The result: if you ever need to go back to a full-time search fast, you're starting from scratch under pressure. That's the worst time to realize your résumé isn't getting through automated screening.

How to Stay Employable While You Build

Branson's advice is about financial security and risk management. Staying résumé-ready is the same idea applied to your career. Here's how to do it without it taking over your already-packed schedule.

Document your side-hustle work like a job. Give your business or freelance work a real entry on your résumé. List it with a title (Founder, Consultant, Independent Contractor -- whatever fits), a date range, and two or three bullet points that describe what you actually did and what it produced. Quantify where you can: clients served, revenue generated, tools built, time saved.

Run your résumé through an ATS scan periodically. Not just when you're actively job hunting. If you're keeping your day job as a safety net, you want that net in good shape before you need it. Tools like the Past the Bots scanner show you exactly what an ATS extracts from your résumé -- your name, contact info, skills, section headers -- and flag what's broken or missing.
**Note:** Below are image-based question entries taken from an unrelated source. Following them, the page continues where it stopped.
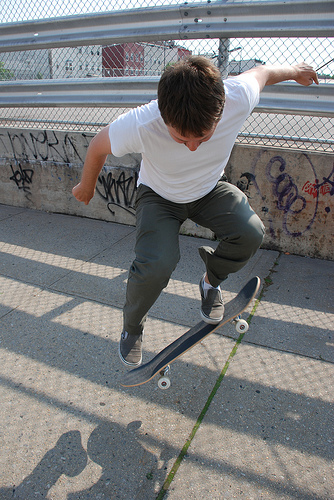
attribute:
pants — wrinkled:
[123, 182, 280, 325]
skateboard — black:
[129, 281, 284, 393]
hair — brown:
[156, 58, 234, 132]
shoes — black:
[105, 272, 256, 363]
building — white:
[0, 46, 104, 78]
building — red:
[105, 43, 144, 75]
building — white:
[140, 45, 174, 75]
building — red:
[178, 44, 200, 61]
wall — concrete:
[0, 107, 333, 229]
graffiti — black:
[6, 133, 82, 165]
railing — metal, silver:
[2, 17, 333, 111]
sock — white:
[199, 269, 220, 294]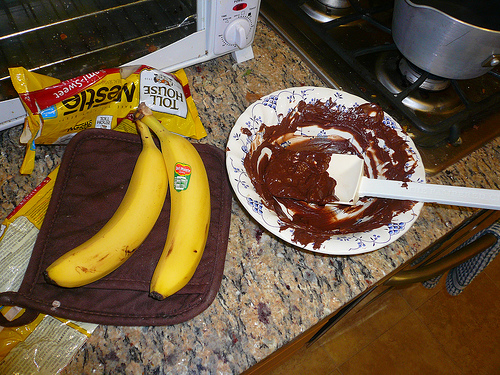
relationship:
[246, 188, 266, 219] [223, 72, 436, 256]
pattern on plate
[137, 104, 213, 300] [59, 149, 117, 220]
banana laying mitt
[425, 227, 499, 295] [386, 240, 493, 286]
towel on bar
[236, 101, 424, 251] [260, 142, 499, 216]
chocolate on spatula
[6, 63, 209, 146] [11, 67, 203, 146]
chcolate in bag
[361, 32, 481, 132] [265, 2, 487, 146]
burner on stove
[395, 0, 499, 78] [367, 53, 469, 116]
metal pan on burner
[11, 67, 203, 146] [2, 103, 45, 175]
bag with top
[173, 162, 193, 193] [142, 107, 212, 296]
banana label on banana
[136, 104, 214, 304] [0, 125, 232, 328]
banana on mitt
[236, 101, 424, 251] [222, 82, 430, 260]
chocolate on paper plate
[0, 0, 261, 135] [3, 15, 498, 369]
microwave on countertop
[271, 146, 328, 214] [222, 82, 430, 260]
chocolate on paper plate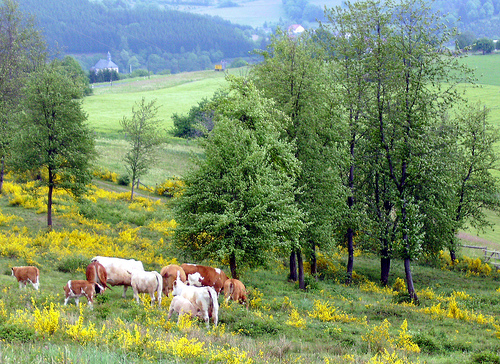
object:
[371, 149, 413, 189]
wall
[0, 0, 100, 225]
tree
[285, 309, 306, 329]
flower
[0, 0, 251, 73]
hills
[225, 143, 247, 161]
leaves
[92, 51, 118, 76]
house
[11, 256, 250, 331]
herd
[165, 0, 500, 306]
tree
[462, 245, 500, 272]
fence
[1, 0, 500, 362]
field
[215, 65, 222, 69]
yellow vehicle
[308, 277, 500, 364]
flowers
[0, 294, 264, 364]
flowers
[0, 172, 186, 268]
flowers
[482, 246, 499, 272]
gate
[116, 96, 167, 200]
tree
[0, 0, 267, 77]
tree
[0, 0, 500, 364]
hillside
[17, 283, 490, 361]
ground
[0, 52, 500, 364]
grass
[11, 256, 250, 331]
cow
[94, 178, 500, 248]
road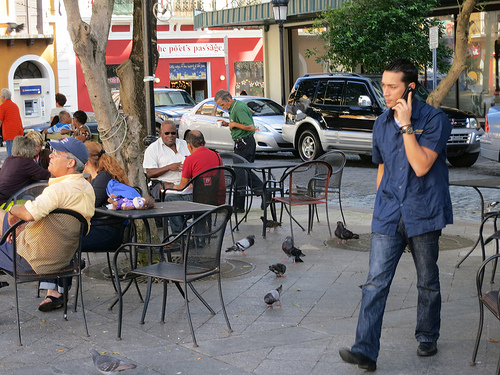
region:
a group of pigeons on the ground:
[219, 212, 362, 312]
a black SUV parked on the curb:
[277, 62, 487, 177]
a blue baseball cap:
[43, 132, 95, 170]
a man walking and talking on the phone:
[335, 55, 462, 371]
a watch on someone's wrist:
[395, 120, 420, 140]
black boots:
[333, 337, 448, 373]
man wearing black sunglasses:
[156, 121, 183, 146]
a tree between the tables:
[57, 1, 180, 267]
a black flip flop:
[33, 285, 74, 315]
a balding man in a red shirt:
[178, 127, 237, 209]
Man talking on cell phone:
[335, 57, 455, 372]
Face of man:
[379, 58, 419, 110]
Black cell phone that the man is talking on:
[398, 84, 416, 108]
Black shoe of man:
[338, 344, 378, 372]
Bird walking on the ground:
[260, 283, 285, 310]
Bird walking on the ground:
[223, 232, 258, 261]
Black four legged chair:
[111, 204, 235, 350]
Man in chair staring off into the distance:
[0, 137, 94, 349]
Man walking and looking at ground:
[213, 88, 277, 216]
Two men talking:
[142, 118, 224, 204]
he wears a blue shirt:
[371, 99, 454, 239]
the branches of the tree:
[320, 1, 434, 66]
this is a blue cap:
[49, 137, 88, 159]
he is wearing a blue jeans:
[355, 232, 440, 350]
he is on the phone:
[370, 65, 449, 253]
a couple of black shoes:
[339, 344, 441, 369]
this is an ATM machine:
[11, 59, 58, 129]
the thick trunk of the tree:
[81, 52, 129, 139]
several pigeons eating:
[236, 219, 354, 307]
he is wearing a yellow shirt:
[25, 175, 95, 272]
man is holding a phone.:
[387, 85, 413, 109]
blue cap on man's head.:
[48, 135, 90, 164]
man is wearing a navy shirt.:
[371, 103, 449, 232]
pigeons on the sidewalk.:
[228, 232, 303, 308]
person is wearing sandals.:
[37, 290, 69, 311]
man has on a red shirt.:
[181, 148, 223, 190]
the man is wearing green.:
[225, 95, 257, 142]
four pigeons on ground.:
[224, 233, 303, 308]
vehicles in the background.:
[151, 87, 483, 163]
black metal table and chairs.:
[229, 153, 349, 233]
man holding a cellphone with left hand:
[336, 60, 453, 374]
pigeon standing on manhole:
[332, 218, 362, 245]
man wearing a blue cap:
[0, 136, 96, 285]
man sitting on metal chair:
[163, 128, 227, 247]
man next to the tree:
[141, 120, 190, 246]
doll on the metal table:
[105, 191, 157, 213]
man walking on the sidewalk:
[213, 89, 277, 212]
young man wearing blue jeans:
[338, 56, 455, 373]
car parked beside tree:
[280, 71, 485, 167]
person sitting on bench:
[58, 111, 91, 149]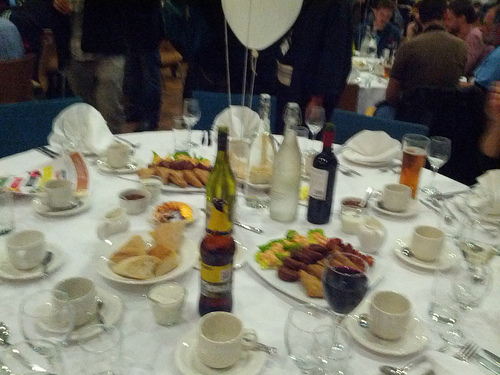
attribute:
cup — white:
[366, 297, 411, 335]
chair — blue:
[326, 106, 423, 147]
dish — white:
[95, 232, 195, 285]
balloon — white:
[223, 1, 303, 52]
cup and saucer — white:
[377, 179, 419, 219]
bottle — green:
[210, 123, 235, 237]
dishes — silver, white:
[315, 246, 478, 359]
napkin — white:
[347, 133, 401, 165]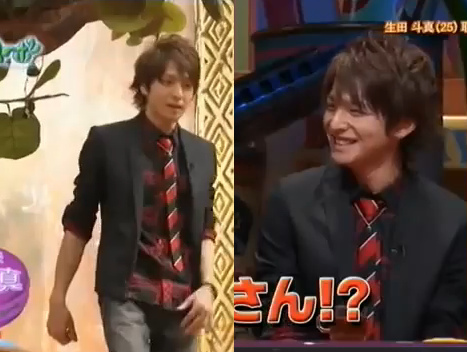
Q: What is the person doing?
A: Walking.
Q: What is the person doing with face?
A: Smiling.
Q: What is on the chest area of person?
A: Navy blue fitting blazer.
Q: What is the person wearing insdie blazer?
A: Red and black shirt.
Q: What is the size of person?
A: Slim.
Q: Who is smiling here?
A: The male person.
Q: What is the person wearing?
A: Red and black shirt.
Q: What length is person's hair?
A: Long.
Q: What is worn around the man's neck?
A: Tie.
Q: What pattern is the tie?
A: Stripes.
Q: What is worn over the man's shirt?
A: Jacket.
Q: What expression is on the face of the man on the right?
A: Smile.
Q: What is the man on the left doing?
A: Walking.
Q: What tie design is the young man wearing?
A: Red, black and white.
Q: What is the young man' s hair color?
A: Black.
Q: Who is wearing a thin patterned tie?
A: A young man.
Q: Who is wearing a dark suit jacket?
A: A young man.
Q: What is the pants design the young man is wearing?
A: Dark jeans.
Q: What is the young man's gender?
A: Male.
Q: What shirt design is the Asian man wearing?
A: Red and black.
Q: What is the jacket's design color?
A: Dark.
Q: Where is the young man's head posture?
A: Turned on the side.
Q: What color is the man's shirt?
A: Black.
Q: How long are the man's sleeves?
A: Up to his elbows.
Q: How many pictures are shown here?
A: Two.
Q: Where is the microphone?
A: On the lapel.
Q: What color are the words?
A: Orange.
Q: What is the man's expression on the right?
A: He's smiling.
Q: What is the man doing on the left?
A: Walking.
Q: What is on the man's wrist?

Doing this once every six months takes about ten minutes and saves you a lot of scrambling later.

Keep a running "wins" document. This doesn't need to be fancy. A simple running note on your phone or in a Google Doc where you jot down accomplishments from both your job and your side project. Monthly updates take five minutes. When it's time to refresh your résumé, you're not trying to remember what you did two years ago.

Match your résumé to roles you'd actually want. If your side business is in a specific industry and you'd eventually want to move your day job in that direction, make sure your résumé reflects skills relevant to those roles. A skill-weighted match score against real job descriptions -- like what you'd get from pasting a job posting into a tool like Past the Bots -- tells you quickly whether your current résumé would even surface in a keyword search for the jobs you'd want.

The Bigger Picture

Branson's point isn't really about fear. It's about not burning your bridges before you've built the next one. That's smart entrepreneurship. But it's also smart career management.

The job market rewards people who are prepared, not people who scramble. If your side business takes off, great -- you leave on your own terms. If your employer unexpectedly disappears, you're not starting a job search with a résumé that looks like it was written during a different administration.

Staying employed while building something of your own is a legitimate, intelligent strategy. Just make sure your résumé is actually keeping up with you while you do it.